Wednesday, April 17, 2013

Dear Ellie

**Note:  So as not to get your heart leaping with joy that we received a proposal...this is just a post about what has happened this past week.**

The past 2 days have been extrememly emotional for me.  Normally we wait to hear from our agency about a possible proposal.  And I (we) have been waiting quite patiently...

While we wait I do A LOT of searching.  I love kids and I love to see their beautiful faces.  So I search for children in China waiting for families.  Usually I go straight to the list of boys waiting since that is where my heart is.  So many boys, yet so few families who want to parent a boy...that I will NEVER understand!

On Monday I received an email from one of the groups I'm a member of and there was a list of children.  The very first child on the page was a young girl whom they have named, Ellie.  Ellie is the sweetest looking little girl.  I was drawn to her.  I wanted to know more about her.  I usually look and move on but something inside me said find out more.  I contacted our resource person to find out if there was ANY possibility about getting Ellie's file.  Within 1/2 hr I was reading all about Ellie.  She is exactly 1 month OLDER than Fredrick.  I am pretty good about reading medical files.  I'm no Dr, but I have worked in a microbiology lab which has given me a good backgroud in reading results and with the WWW you can easily find more information, if need be.  I have also read through Nathaniel and Fredrick's files so I have a good idea of what everything means and what to look for.  As far as her physical and blood results went I saw nothing that raised any flags.  Little Ellie had had an infection in her eye and her eye never fully opened like the other, so there was an uneveness.  No problem.  They also mentioned something about her ear which I didn't quite understand.  Ellie had also been born with cleft lip/palette.  Her lip had been repaired but not her palette.  This was also a non issue since this is what we have signed up for.

I contacted a clinic in Montreal and I sent off Ellie's file to have it examined by the Dr.  When she called me later that evening she didn't raise any flags that concerned me.  Of course the Dr. mentioned that she had started walking late.  Yeah, so?  She's walking fine now and meeting all of her milestones.  She isn't talking, but again she has a big hole in her palette so this can be expected!  Fredrick is healthy and he still isn't talking up a storm.  These issues do not scare me.  I'm more of a let the child reach their milestones when they are good and ready, unless of course there are other issues that would raise concerns.  My issue was about her ear.  What was the malformation all about?  I read the file over and over after hanging up with the Dr and finally something stood out about her ear that I had missed and obviously the Dr had overlooked.  From what I've researched, the bump that she has is a type of cancer.  It may be nothing, but what if it is something very serious and it spreads?
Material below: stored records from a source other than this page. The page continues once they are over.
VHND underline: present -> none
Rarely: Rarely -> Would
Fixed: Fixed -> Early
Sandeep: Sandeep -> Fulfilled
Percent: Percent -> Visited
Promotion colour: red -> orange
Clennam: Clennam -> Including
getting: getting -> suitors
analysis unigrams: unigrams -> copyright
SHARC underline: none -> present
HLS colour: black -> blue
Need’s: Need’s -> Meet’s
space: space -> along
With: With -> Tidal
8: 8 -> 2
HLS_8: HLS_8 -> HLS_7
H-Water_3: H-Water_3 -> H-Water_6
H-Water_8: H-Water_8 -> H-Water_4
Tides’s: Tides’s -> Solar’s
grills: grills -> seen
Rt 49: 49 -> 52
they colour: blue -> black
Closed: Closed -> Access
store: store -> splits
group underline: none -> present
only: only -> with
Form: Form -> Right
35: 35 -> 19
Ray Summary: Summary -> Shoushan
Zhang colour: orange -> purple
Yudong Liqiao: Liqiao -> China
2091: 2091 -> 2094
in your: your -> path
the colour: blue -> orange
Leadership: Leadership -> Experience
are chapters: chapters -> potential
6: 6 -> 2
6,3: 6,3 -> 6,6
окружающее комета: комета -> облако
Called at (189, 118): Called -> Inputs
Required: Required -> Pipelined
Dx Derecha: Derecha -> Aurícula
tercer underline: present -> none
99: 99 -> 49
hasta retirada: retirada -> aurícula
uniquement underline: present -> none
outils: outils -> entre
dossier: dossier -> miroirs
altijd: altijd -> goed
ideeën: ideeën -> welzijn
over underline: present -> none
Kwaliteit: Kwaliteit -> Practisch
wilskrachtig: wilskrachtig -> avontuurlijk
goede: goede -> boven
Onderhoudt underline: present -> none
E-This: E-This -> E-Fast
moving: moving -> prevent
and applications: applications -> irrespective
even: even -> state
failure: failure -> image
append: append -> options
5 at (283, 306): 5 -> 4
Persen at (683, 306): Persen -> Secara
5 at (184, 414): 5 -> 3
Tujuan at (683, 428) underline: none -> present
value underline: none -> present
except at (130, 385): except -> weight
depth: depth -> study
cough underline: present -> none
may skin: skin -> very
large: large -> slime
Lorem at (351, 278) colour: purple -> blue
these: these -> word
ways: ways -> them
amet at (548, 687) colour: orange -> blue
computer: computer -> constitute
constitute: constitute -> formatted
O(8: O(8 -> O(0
I was also informed that we'd have to have our home study updated to state that we would be approved for a child 0-3 whereas right now we are approved for a child 0-2, insuring the child would be younger than Fredrick.

These 2 things just didn't sit well with me.  It has been agonizing wondering what we should do.  If we say NO are we being cowards and missing out on an amazing little girl?  If we say YES are doing it for our own benefit and not according to God's plan?

I asked a whole bunch of people to pray for our family and especially Ellie.  I was struggling with why this little girl had been brought to my attention and why I was so drawn to her.  But several people responded that if Ellie wasn't meant to be ours maybe she was brought into our path because she needed people praying for her.  That gave me some peace.

As of this morning we still hadn't given our decision to our agency.  I knew we had to make a decision and when I thought about it, I felt peace saying no.  I spoke with Jon and he agreed with me.  I have since imformed our agency that we will not pursue this file.

I gotta tell ya though, that little Ellie is such a precious little girl and she deserves every single prayer that has been said for her these past 2 days.  She will forever be in my heart.

Dear Ellie,

You are precious.  You were made in God's image and you DESERVE a family!  You deserve a mommy and daddy who can care for ALL your needs, who are prepared to meet you where you need to be met.  Your smile makes me smile.  Seeing you with your little pig-tails playing with your "roommates" makes me so happy.  I am so thankful that you have friends to play with.  You are one special little girl and I may not be your mommy but I AM praying for you and you have a VERY special place in my heart.